Nonetheless, law department operations directors have advanced a very long way in a very short time.The level of professionalization has been a very recent phenomenon, according to respondents: 64 percent have been in their current positions for less than four years. Fewer than half of the companies responding even had the position before the 21st century. General counsel also recognize the need for seasoned people to head operations. Among the respondents, 64 percent have more than 20 years’ overall work experience.
By their nature, operations directors are also multi-faceted—a jack of all trades, we understand business processes, legal demands and IT infrastructure. But because of these skills, we are also pulled in many different directions. We are expected to ensure that everything is running smoothly, but that doesn’t leave much time for long-range planning and improvements.

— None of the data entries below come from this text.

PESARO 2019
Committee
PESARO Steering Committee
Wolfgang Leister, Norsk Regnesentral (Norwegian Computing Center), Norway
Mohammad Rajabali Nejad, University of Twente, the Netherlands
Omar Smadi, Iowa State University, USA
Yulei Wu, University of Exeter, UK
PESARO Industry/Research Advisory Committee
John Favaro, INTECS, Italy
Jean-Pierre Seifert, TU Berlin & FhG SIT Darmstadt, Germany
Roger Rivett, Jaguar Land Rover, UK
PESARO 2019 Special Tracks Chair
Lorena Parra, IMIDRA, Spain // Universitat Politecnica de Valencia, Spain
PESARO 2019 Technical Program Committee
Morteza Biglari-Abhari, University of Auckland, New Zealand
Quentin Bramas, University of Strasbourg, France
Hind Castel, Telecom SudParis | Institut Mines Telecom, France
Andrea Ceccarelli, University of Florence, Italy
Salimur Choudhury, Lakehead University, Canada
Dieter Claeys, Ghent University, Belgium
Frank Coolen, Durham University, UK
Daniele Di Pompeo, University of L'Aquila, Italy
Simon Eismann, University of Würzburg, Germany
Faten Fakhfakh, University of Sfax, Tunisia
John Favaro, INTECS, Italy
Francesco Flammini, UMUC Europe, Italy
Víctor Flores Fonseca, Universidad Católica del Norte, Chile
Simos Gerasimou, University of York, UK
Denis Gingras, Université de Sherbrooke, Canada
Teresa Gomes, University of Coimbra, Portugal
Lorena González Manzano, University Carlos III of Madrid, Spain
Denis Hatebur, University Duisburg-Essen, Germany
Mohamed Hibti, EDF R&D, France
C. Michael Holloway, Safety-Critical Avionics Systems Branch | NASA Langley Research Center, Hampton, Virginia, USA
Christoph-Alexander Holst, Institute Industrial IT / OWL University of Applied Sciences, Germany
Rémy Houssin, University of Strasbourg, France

If there is one thing that’s clear from our results, it is that operations directors allow law departments to run more efficiently in many different areas. In order to provide even more value by focusing on strategic contributions, we need to get our processes and people buttoned down. With the proper processes in place, we will be able to free up more time and take a higher-level view of the law department and its role within the company. Once the trains “run themselves” — or we are able to build larger operations teams to run them — we will be able to spend more time analyzing data, boosting cost savings and improving efficiencies. It may be difficult to gain the time, resources and empowerment to rise above the day-to-day and become more strategic. But a few years ago, the question was how much value professional management of operations could bring at all. It seems we’ve won that battle, and it’s clear the next one will be worth winning, too.